### [What is needed]
Return every line below in which "напиток" appears.

### [Supplied records]
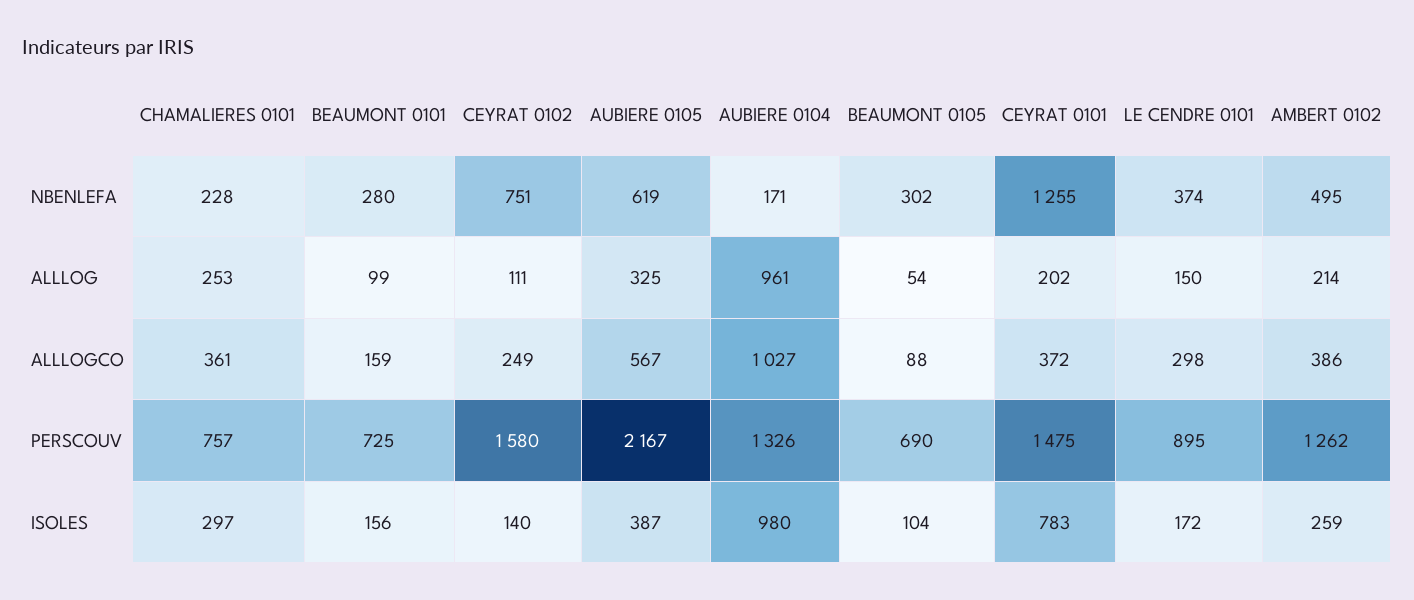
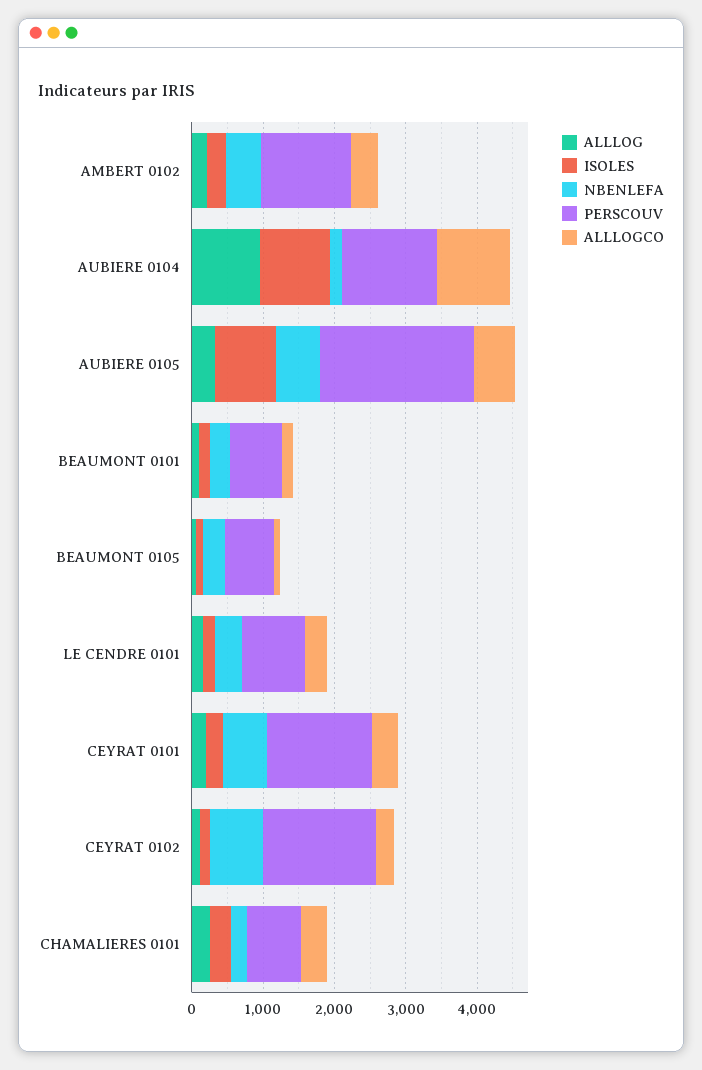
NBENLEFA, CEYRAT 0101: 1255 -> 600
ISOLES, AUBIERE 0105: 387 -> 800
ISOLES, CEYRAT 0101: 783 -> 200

--

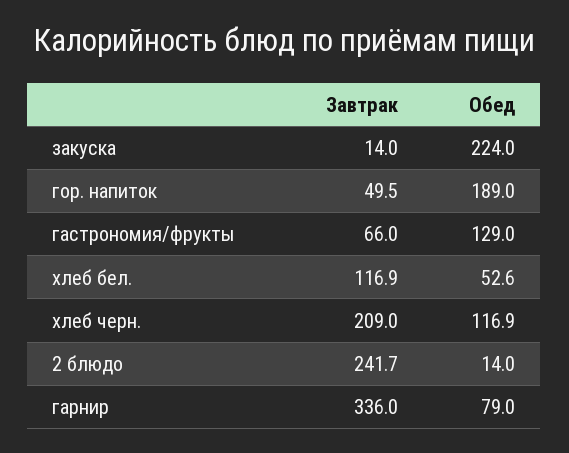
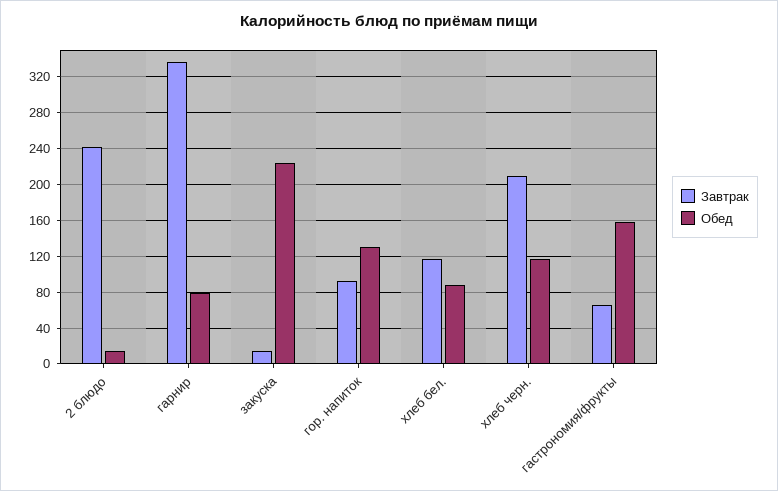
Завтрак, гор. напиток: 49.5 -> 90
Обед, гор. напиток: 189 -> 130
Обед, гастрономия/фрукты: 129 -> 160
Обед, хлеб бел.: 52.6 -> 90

### [Final answer]
Завтрак, гор. напиток: 49.5 -> 90
Обед, гор. напиток: 189 -> 130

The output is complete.